We are all 'emotional' here - it goes with the territory. Things pass.
Our relationships with our parents are so often very, very fraught, and they are very 'long-term'. They've been there all our lives, after all.
In my own situation, I acknowledge that a MAJOR part of my 'anger' when I 'inherited' my MIL needing me/my care, was that I felt 'OH dear God, here we go AGAIN! Another person 'collapsing' on me!'.
Though I loved my mother fiercely and devotedly and incredibly gratefully (for she and my father taught me how to love, even though they did not love each other - rebound marriages for both of them, sadly - war generation - they loved me and my bro totally), she was very 'difficult' to grow up with, having huge MH problems. I was her emotional carer, and often her physical one too, as in 'she took up my time'. I could make no decision about my life without thinking of the impact on her. She sought her happiness in me (and my bro). (etc etc, I know I'm not the only person here with 'needy' parents in that sense, however loving they were, parents we have to 'parent' ourselves.)

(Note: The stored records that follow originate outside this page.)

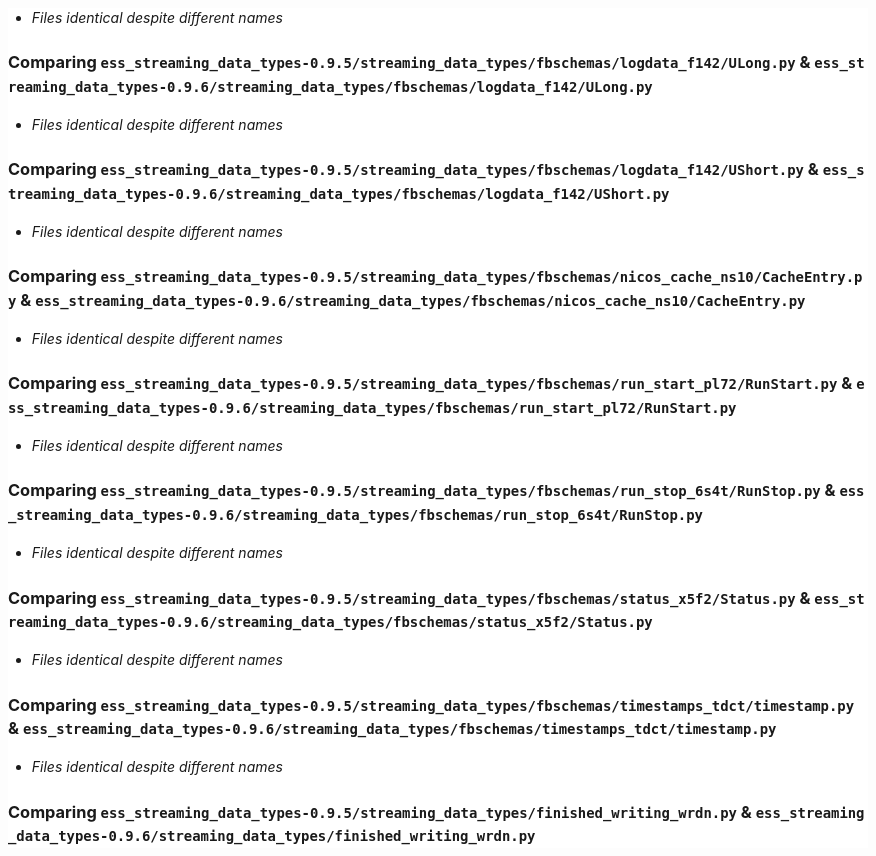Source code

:  * *Files identical despite different names*

### Comparing `ess_streaming_data_types-0.9.5/streaming_data_types/fbschemas/logdata_f142/ULong.py` & `ess_streaming_data_types-0.9.6/streaming_data_types/fbschemas/logdata_f142/ULong.py`

 * *Files identical despite different names*

### Comparing `ess_streaming_data_types-0.9.5/streaming_data_types/fbschemas/logdata_f142/UShort.py` & `ess_streaming_data_types-0.9.6/streaming_data_types/fbschemas/logdata_f142/UShort.py`

 * *Files identical despite different names*

### Comparing `ess_streaming_data_types-0.9.5/streaming_data_types/fbschemas/nicos_cache_ns10/CacheEntry.py` & `ess_streaming_data_types-0.9.6/streaming_data_types/fbschemas/nicos_cache_ns10/CacheEntry.py`

 * *Files identical despite different names*

### Comparing `ess_streaming_data_types-0.9.5/streaming_data_types/fbschemas/run_start_pl72/RunStart.py` & `ess_streaming_data_types-0.9.6/streaming_data_types/fbschemas/run_start_pl72/RunStart.py`

 * *Files identical despite different names*

### Comparing `ess_streaming_data_types-0.9.5/streaming_data_types/fbschemas/run_stop_6s4t/RunStop.py` & `ess_streaming_data_types-0.9.6/streaming_data_types/fbschemas/run_stop_6s4t/RunStop.py`

 * *Files identical despite different names*

### Comparing `ess_streaming_data_types-0.9.5/streaming_data_types/fbschemas/status_x5f2/Status.py` & `ess_streaming_data_types-0.9.6/streaming_data_types/fbschemas/status_x5f2/Status.py`

 * *Files identical despite different names*

### Comparing `ess_streaming_data_types-0.9.5/streaming_data_types/fbschemas/timestamps_tdct/timestamp.py` & `ess_streaming_data_types-0.9.6/streaming_data_types/fbschemas/timestamps_tdct/timestamp.py`

 * *Files identical despite different names*

### Comparing `ess_streaming_data_types-0.9.5/streaming_data_types/finished_writing_wrdn.py` & `ess_streaming_data_types-0.9.6/streaming_data_types/finished_writing_wrdn.py`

So that was the 'mindset' that instantly descended on me when I realised, to my horror, that my MIL was utterly depending on ME to look after her, and there was just no one else to help, or share, or consult or anything. It was just going to be 'me and her' for the rest of her life....for years, and years, and years. My life would STOP to keep hers going.
So I do understand the rage! And it was not as if my MIL was a 'horrible person'. She isn't - she's lovely, and has been a great MIL to me for 30 years, helped me through the nightmare of widowing, and so on. It was 'just' that she needed someone to look after her as she got dementia.
It's that 'dependency' that is so 'unbearable', and if you add in any 'dysfunctionality' into the mix, any 'bad behaviour' by the parents - Helena's father sounds appalling, for grim example! - then the whole caring business can just go down through a hole in the ground.
In the end, personally, as I've said before, the KEY determinator into whether one is going to do 'anything at all' for ones parents is whether they were good parents in the first place. If they weren't, well, this is karma-time come round then, isn't it? We can be sad they were lousy parents to us, but not guilty that we don't look after them when they decide they need our 'service'.